▶ [Work instructions]:
**a.** Check each statement below against the Tupperware case study and answer yes or no, quoting the exact words of the case study that settle it. (i) Marjorie Ellington was crowned Tupperware Queen of the Midwest in 1978. (ii) The Tupperware pieces in her garage are shelved by color alone. (iii) Within two years of starting out, she was hosting six parties a week.
**b.** Extend the Tupperware case study past its final sentence, keeping the same voice.

The Tupperware Queen: Plastics, Pyramids, and the Cult of Containment
Case Study in American Consumption — Volume V
If postwar America was a temple to domesticity, then surely the Tupperware party was its communion — a sacred rite where women gathered in living rooms, drank daiquiris, and learned the gospel of plastics. At the center of this mid-century cult of containment stood Marjorie “Midge” Ellington, once crowned (literally) as the Tupperware Queen of the Midwest in 1978, a title that came with a tiara, scepter, and — naturally — a commemorative butter dish.
Now eighty-one and residing in suburban Des Moines, Midge presides not over kingdoms of homemakers, but over a garage converted into a mausoleum of pastel polyethylene. Thousands of Tupperware pieces — never used, many still in mint condition — are meticulously shelved by product line, color, and “era of lid design.”
“This isn’t hoarding,” she insists. “It’s archiving.”
The Rise to Plastic Royalty
Midge’s ascent began in 1969 when, after attending a neighborhood party, she was hooked not just on the product, but on the salesmanship. Within two years, she was hosting six parties a week, equipped with a travel case of demonstration pieces and what she called her “Seal & Burp Symphony” — a carefully choreographed display of air-tight freshness.
By 1978, she’d sold enough to earn the regional crown — a molded Tupperware tiara she still wears on “special occasions,” including local fairs and the annual Iowa Plastics Collectors Convention. The scepter, topped with a miniature Jell-O mold, remains her prized possession.

▶ [Source material]:
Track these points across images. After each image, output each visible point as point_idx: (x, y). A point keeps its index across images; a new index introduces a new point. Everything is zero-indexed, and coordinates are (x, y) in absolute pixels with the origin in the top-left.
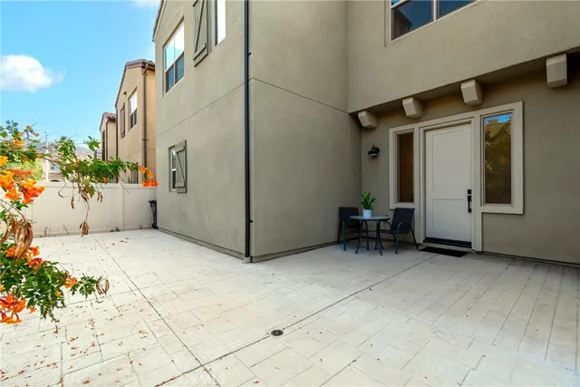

▶ [Answer set]:
**a.**
(i) Yes: "once crowned (literally) as the Tupperware Queen of the Midwest in 1978"
(ii) No: "meticulously shelved by product line, color, and “era of lid design.”"
(iii) Yes: "Within two years, she was hosting six parties a week"

**b.**
Her success wasn’t just in units moved — it was in people recruited. Midge mastered the multi-level marketing pyramid before most realized it was a pyramid. She built an “empire of containment,” coaching legions of women to sell kitchen salvation to other women trapped in kitchens.
“We didn’t just sell bowls,” Midge reflects. “We sold control. If your leftovers were organized, then, honey, so was your life.”
Decline and Stagnation
But by the late 1990s, the glory began to fade. Big-box retailers undercut the party circuit. Gen X and Millennials opted for disposables, mocking the sacrosanct burp of a sealed lid. Tupperware’s stock fluctuated, the parties dwindled, and the pyramids began to crumble.
Still, Midge held fast — literally. She estimates that 70% of her personal collection remains “virginal” (never used), including a rare 1975 “Harvest Gold Deviled Egg Keeper,” which she claims is worth hundreds to “the right kind of collector.”
Her home, meticulously cataloged, functions as a plastic reliquary — part museum, part bunker, should civilization collapse and require an emergency surplus of airtight storage.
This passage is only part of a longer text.